Today’s labour market figures are a double-edged sword.
Wages are rising at a record pace and are on the cusp of outpacing inflation.
It means our dwelling requirements are now not taking the battering they as soon as had been.
That ought to give odd households one thing to have a good time however it should trigger consternation on the Bank of England.
Policymakers have been holding a detailed eye on wage development as a result of they concern that strong pay rises may gas inflation.
It means they’re much more prone to increase rates of interest once more on the subsequent financial coverage committee assembly on 21 September.
The Bank is prone to increase charges from 5.25% to five.5% in September however extra fee rises will most likely observe.
Financial markets now anticipate the bottom fee to peak at 6% – up from 5.75% final week.
That’s dangerous news for anybody rolling off a hard and fast fee mortgage or sitting on a variable or tracker deal.
Renters are also likely to feel the pain as landlords attempt to cross on greater mortgage prices.
The Bank has raised rates of interest for 14 consecutive times and the complete influence of these fee rises continues to be working its method by way of the economic system.
It’s a troublesome name for policymakers as a result of although wages are nonetheless rising robustly (helped partially by the large one-off pay rise to thousands and thousands of NHS staff) there are indicators that the economic system is weakening.
The inflation fee is falling, and figures launched tomorrow will doubtless present that it fell once more in June – from 7.9% to six.8%.
This continues to be significantly above the Bank’s 2% goal, however it’s shifting in the fitting route.
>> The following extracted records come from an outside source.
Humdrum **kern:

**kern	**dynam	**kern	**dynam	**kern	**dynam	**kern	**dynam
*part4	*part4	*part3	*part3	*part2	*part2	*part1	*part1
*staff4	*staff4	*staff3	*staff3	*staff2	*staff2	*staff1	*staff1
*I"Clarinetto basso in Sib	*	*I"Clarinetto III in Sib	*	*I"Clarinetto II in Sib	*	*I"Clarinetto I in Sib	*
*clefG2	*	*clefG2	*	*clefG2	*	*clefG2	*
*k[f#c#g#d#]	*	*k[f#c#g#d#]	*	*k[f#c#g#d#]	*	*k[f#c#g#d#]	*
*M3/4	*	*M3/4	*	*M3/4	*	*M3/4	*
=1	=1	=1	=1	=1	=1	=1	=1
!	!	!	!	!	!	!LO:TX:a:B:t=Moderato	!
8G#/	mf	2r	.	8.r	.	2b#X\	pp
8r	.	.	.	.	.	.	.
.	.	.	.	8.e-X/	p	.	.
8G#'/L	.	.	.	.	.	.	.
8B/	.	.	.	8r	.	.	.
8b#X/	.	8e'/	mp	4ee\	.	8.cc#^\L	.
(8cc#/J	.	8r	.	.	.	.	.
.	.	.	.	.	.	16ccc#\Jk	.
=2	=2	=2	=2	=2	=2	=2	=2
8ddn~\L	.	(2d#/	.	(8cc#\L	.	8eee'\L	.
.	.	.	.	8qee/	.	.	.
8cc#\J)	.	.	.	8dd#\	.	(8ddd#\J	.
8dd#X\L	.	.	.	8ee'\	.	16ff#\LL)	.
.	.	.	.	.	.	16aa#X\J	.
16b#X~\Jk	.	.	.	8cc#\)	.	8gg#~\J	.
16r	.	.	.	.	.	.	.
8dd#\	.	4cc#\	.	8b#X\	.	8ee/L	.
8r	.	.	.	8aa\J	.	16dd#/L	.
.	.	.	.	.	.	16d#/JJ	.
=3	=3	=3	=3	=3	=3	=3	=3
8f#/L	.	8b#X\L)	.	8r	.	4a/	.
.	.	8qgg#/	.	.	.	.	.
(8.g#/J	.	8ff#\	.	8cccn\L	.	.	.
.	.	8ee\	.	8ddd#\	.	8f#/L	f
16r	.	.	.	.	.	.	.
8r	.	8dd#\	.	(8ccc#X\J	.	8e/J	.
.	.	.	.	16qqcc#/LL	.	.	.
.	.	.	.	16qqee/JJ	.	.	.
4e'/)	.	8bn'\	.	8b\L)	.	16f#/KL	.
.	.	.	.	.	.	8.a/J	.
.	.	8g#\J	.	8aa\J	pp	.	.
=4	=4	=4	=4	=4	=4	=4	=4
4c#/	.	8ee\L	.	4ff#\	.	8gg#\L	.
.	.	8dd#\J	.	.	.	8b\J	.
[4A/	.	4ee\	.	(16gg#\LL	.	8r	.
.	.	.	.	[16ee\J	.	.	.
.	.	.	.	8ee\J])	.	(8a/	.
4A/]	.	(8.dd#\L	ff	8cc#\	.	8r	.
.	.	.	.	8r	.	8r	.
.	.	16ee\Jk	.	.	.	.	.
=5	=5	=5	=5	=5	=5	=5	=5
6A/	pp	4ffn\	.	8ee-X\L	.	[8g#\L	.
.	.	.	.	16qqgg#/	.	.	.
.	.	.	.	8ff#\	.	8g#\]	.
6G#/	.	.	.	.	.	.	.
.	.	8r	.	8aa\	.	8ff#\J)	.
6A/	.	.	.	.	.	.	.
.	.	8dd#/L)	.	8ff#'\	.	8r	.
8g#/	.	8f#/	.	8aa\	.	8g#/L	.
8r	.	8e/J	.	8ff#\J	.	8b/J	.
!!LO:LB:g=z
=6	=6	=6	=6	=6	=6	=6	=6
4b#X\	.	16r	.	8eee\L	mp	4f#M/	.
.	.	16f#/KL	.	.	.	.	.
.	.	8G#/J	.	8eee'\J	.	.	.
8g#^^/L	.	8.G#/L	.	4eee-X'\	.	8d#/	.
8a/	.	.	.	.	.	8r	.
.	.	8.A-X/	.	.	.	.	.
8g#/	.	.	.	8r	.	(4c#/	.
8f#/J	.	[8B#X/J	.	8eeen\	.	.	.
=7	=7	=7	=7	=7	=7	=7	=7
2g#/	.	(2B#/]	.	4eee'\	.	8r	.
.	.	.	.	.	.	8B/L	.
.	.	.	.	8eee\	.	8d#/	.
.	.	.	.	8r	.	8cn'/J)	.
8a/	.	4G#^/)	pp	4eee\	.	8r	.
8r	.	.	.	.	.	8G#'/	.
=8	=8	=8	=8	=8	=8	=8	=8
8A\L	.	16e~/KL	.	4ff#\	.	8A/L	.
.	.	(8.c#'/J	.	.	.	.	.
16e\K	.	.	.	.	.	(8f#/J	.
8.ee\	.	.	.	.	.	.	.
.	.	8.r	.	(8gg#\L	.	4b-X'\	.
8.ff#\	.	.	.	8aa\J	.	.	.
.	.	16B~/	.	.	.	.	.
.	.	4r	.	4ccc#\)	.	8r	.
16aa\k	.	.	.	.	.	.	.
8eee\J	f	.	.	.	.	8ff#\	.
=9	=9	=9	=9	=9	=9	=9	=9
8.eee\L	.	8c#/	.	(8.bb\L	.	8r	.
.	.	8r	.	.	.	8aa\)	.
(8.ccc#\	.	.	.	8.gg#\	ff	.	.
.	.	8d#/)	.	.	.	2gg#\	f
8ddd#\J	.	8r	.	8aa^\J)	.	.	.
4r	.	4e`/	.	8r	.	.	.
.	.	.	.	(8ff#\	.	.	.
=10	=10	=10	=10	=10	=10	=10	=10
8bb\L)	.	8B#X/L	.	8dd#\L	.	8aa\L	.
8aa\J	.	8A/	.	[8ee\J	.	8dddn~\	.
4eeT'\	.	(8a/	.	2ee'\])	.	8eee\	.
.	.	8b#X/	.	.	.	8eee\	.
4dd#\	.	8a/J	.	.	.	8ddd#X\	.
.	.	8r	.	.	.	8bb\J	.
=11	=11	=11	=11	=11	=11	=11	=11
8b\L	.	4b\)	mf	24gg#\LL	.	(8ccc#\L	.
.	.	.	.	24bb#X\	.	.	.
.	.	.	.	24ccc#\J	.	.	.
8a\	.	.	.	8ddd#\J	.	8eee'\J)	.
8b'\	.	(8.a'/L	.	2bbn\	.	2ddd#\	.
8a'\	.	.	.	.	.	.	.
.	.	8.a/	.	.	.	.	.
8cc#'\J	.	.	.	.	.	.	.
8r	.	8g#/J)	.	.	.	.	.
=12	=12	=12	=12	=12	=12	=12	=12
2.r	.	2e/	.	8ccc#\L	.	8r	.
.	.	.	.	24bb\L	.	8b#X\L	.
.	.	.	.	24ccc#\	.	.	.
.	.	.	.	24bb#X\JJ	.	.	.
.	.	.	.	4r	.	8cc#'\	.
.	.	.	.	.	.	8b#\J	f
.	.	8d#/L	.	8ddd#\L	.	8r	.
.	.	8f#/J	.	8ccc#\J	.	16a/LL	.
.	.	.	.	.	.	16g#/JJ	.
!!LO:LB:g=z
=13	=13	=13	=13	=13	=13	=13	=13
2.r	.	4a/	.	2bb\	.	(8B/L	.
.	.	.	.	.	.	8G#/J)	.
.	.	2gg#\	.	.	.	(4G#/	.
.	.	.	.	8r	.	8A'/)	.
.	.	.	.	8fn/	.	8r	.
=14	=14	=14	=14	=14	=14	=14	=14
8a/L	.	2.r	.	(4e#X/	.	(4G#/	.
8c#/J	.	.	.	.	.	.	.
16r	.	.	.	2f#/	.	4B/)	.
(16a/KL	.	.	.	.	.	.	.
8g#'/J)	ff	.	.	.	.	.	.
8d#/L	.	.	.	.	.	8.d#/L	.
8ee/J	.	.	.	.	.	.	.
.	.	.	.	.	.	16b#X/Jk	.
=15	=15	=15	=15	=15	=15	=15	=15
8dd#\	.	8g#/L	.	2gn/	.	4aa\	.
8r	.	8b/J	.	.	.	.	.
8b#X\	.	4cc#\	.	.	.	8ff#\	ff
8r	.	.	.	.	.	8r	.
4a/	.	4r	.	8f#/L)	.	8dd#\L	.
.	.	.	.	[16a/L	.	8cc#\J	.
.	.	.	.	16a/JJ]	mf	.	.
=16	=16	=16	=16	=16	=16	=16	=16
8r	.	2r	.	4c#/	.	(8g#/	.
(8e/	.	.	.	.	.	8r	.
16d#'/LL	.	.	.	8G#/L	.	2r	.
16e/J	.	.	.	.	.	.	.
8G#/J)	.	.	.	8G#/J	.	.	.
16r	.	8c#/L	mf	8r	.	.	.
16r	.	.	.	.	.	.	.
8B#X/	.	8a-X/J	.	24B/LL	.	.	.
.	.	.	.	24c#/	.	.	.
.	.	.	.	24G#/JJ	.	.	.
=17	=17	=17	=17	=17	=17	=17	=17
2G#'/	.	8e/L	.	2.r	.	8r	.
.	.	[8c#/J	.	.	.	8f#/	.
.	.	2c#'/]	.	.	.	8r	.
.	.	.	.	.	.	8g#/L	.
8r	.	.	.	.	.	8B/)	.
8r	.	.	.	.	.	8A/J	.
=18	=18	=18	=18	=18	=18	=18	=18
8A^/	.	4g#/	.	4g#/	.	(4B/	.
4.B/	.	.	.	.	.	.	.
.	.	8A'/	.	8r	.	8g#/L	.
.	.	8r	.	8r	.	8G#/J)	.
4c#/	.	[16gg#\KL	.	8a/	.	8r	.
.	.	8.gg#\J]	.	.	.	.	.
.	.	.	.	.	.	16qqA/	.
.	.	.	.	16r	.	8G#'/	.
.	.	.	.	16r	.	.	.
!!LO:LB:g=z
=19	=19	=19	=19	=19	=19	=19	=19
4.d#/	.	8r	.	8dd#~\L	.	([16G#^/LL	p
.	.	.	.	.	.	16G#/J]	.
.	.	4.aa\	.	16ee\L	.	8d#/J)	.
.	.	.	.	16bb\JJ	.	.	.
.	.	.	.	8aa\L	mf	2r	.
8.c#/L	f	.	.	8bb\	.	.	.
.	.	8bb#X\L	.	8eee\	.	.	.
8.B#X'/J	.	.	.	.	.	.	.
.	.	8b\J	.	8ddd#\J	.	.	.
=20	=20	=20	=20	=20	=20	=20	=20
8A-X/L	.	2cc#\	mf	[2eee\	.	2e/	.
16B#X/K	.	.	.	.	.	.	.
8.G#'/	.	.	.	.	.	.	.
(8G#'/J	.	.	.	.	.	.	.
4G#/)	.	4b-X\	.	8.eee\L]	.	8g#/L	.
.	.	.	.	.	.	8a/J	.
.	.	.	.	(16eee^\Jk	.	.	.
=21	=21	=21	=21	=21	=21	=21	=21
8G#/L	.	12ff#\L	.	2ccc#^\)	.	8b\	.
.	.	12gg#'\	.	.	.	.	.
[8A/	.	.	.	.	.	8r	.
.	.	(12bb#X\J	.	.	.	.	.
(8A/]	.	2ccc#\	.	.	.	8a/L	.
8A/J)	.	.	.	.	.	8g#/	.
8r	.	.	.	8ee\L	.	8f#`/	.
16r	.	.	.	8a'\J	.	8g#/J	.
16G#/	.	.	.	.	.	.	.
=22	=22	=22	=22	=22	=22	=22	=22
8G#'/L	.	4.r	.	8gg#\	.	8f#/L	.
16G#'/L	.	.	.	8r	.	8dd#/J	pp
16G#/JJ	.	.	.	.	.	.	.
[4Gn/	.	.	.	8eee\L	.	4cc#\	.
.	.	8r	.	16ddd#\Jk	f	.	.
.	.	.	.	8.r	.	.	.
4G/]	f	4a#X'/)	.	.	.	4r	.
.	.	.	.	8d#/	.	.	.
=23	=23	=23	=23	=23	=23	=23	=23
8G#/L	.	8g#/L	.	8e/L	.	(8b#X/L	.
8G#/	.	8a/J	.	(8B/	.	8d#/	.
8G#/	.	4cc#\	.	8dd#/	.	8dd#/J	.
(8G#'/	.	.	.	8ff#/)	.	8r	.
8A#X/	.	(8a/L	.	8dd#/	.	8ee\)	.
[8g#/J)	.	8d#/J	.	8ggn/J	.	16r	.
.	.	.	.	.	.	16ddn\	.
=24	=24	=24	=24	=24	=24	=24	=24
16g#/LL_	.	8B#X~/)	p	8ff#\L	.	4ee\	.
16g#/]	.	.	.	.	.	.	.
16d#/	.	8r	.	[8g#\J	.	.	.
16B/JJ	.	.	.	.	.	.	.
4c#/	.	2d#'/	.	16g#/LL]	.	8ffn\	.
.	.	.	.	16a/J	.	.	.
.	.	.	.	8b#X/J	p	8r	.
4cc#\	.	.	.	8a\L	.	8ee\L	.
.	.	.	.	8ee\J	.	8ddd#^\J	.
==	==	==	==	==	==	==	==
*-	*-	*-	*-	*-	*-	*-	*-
Rising rates of interest are additionally taking their toll on the roles market – the unemployment fee jumped from 4% to 4.2%. So, there are many indicators that financial tightening is taking some steam out of the UK economic system.
Members of the Monetary Policy Committee must weigh up all the information and make a judgement concerning the pattern that wages, unemployment and inflation are prone to observe over the approaching months.
Not solely is inflation anticipated to drop quickly however so is wage development.
Samuel Tombs, economist at Pantheon Macroeconomics, mentioned: “It usually takes time for changes in labour market tightness to feed through to wage growth, and several survey indicators now point to slowing wage increases.”
However, he added: “The momentum in wage growth still is too strong for the committee to take a break just yet.”